I opened the door, flattered by her attention. In so many ways, she was the witch I hoped someday to be: powerful, the leader of a coven, vastly knowledgeable.
I glanced at my watch as I sank into the passenger seat. It was covered with soft brown leather, heated, and amazingly comfortable. Even so, I hoped Selene could sum up what she had to say in four minutes or less since that was when the last bell would ring.
“Cal told me you found Belwicket’s tools,” she said, looking excited.
“Yes,” I said.
She smiled and shook her head. “What an amazing discovery. How did you find them?”
“I saw Maeve in a vision,” I said. “She told me where to find them.”
Selene’s eyebrows rose. “Goodness.You had a vision?”
“Yes. I mean, I was scrying,” I admitted, flushing. I didn’t know for sure, but I had a feeling scrying was another thing I wasn’t supposed to do as an uninitiated witch. “And I saw Maeve and where the tools might be.”
“What were you scrying with? Water?”
“Fire.”
She sat back, surprised, as if I had just come up with an impossibly high prime number.
“Fire! You were scrying with fire?”
I nodded, self-conscious but pleased at her astonishment. “I like fire,” I said. “It . . . speaks to me.”
There was a moment of silence, and I started to feel uneasy. I had been bending the rules and following my own path with Wicca practically from the beginning.
“Not many witches scry with fire,” Selene told me.
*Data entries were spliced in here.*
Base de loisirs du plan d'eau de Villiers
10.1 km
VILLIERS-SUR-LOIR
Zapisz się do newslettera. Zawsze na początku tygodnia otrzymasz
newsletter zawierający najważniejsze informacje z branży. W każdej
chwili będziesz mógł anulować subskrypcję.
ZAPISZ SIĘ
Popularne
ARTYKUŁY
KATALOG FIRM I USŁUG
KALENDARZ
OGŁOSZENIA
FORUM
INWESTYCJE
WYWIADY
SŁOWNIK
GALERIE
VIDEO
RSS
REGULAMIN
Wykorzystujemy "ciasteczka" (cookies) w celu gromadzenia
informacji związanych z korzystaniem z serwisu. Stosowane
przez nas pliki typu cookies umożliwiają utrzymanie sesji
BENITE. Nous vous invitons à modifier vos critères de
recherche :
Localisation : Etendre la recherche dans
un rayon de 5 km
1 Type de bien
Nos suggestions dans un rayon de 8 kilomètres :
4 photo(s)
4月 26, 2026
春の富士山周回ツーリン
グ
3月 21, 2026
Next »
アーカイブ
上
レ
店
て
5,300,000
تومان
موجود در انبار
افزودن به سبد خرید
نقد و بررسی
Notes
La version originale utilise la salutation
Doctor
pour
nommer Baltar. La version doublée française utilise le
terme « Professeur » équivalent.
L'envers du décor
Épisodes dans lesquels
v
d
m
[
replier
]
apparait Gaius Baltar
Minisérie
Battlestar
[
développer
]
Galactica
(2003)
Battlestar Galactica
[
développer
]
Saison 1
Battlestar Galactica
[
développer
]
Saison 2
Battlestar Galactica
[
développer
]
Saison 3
“Why not? It works so well.”
“It doesn’t for most people,” Selene replied. “It’s very capricious. It takes a lot of power to scry with fire.” I felt her gaze on me and didn’t know what to say.
“Where are Maeve’s tools now?” Selene asked. I was relieved that she didn’t sound angry or disapproving. It felt very intimate in the car, very private, as though what we said here would always be secret.
“They’re hidden,” I said reassuringly.
“Good,” said Selene. “I’m sure you know how very powerful those tools are. I’m glad you’re being careful with them. And I just wanted to offer my services, my guidance, and my experience in helping you learn to use them.”
I nodded. “Thank you.”
“And I would hope, because of our close relationship and your relationship with Cal, that you might want me to see the tools, test them, share my power with them. I’m very strong, and the tools are very strong, and it could be a very exciting thing to put our strengths together.”
Just then a familiar gold Explorer rolled into the parking lot. I saw Cal’s profile through his smoked window, and my heart leaped. He glanced toward us, pausing for a moment before pulling into a spot and turning off the engine. Eagerly I rolled down my window, and as I did, I heard the morning bell ring.
“Hi!” I said.
He came closer and leaned on the door, looking through the open window. “Hi,” he said. His injured wrists were covered by his coat sleeves. “Mom? What are you doing here?”
“I just couldn’t wait to talk to Morgan about Belwicket’s tools,” Selene said with a laugh.
“Oh,” said Cal. I was puzzled by the flat tone in his voice. He sounded almost annoyed.
“Um, I feel like I should tell you,” I said hesitantly. “I, uh, I bound the tools to me. I don’t think they’ll work too well for anyone else.”
Cal and Selene both stared at me as if I had suddenly announced I was really a man.